Who will stand by you at the end of your life? Will it be a spouse, a child, a best friend?
Watching my mother deal with a terminal illness makes me think about the fact that few of us ever really think about dying. While we may prepare a will or purchase life insurance, how much time do we spend actually thinking about who will surround us at the end?
In my mother’s case, there is a line of people down the block waiting to surround her. It starts with the inner circle — me, my husband, my children. It then goes out in concentric circles to extended family — nieces, a sister, a brother-in-law, my husband’s family.
Her friends make up the next rung. They have visited, sent cards, flowers, cookies, gifts and more cookies. The final rung is made up of my friends, those who know my mother, and those who do not. They have sent meals, built wheelchair ramps, sung to my mother and spent countless hours visiting with her.
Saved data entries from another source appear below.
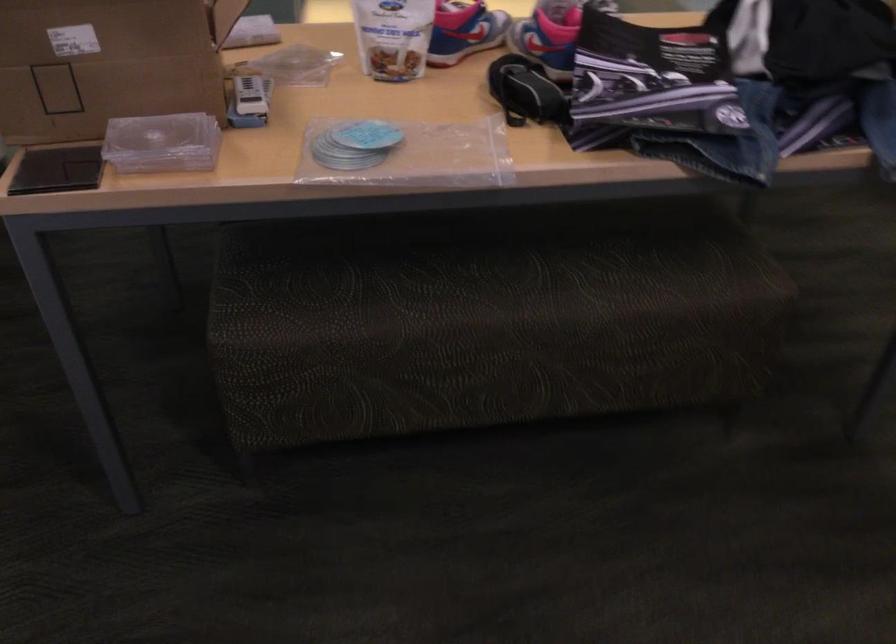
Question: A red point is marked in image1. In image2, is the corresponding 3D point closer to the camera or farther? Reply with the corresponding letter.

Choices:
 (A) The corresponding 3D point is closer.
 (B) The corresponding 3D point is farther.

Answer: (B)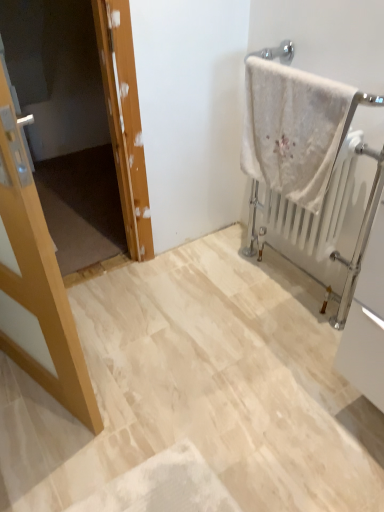
At what (x,y) coordinates should I click in order to perform the action: click on vacant space behind light wood door at left. Please return your answer as a coordinate pair (x, y). This screenshot has height=512, width=384. Looking at the image, I should click on [x=110, y=304].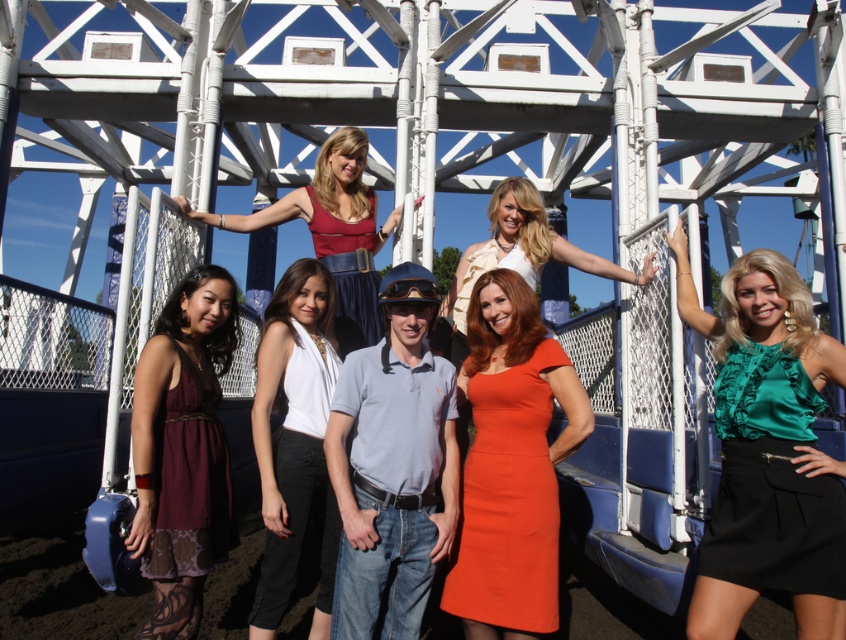
Question: Can you confirm if orange matte dress at center is positioned below matte red dress at center?

Choices:
 (A) yes
 (B) no

Answer: (A)

Question: Which point appears closest to the camera in this image?

Choices:
 (A) (742, 502)
 (B) (202, 404)
 (C) (273, 484)
 (D) (375, 337)

Answer: (A)

Question: Can you confirm if white satin blouse at center is positioned below burgundy satin dress at lower left?

Choices:
 (A) no
 (B) yes

Answer: (A)

Question: Among these points, which one is farthest from the camera?

Choices:
 (A) (254, 618)
 (B) (341, 355)
 (C) (402, 429)

Answer: (B)

Question: Is white satin dress at center smaller than matte blue dress at center?

Choices:
 (A) yes
 (B) no

Answer: (B)

Question: Which point is closer to the camera taking this photo?

Choices:
 (A) (432, 496)
 (B) (841, 536)
 (C) (501, 611)
 (D) (305, 429)

Answer: (B)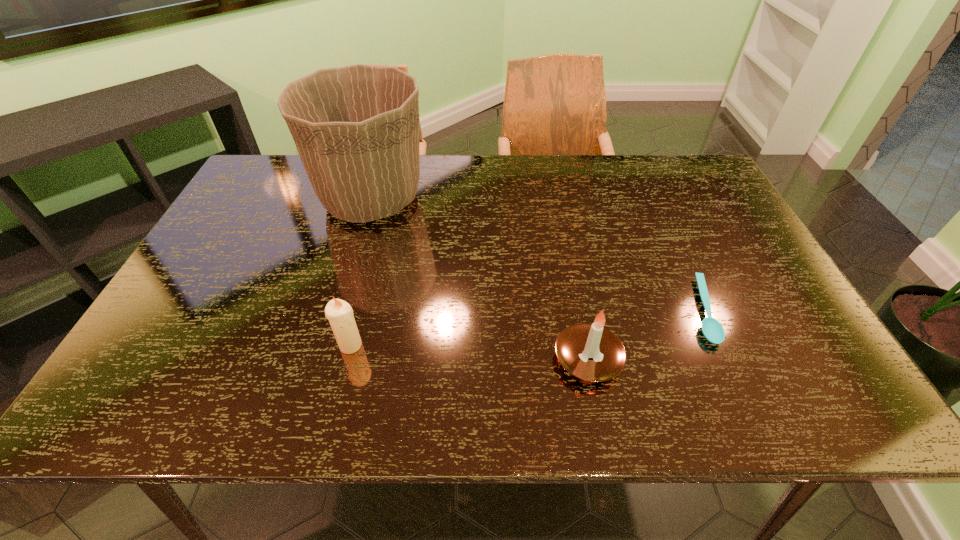
At what (x,y) coordinates should I click in order to perform the action: click on the farthest object. Please return your answer as a coordinate pair (x, y). This screenshot has width=960, height=540. Looking at the image, I should click on (357, 129).

What are the coordinates of `the tallest object` in the screenshot? It's located at (357, 129).

This screenshot has width=960, height=540. I want to click on the right candle, so click(x=591, y=352).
Unfortunately, when you are dying, even surrounded by a circle of love, there is still something very solitary about the experience. I sense with my mother that there is no greater feeling of loneliness because only the person going through it can truly understand what it feels like. But, I still think that having that circle helps — it is a hug, a touch, a look from people next to the bed who show my mother that they care, that they are there, standing by her, not in her shoes, but by her side.
We leave the world the way we lived. My mother lived fully, with love and compassion for everyone around her. She is now reaping the benefits of that with the blessings of having so many people stand by her.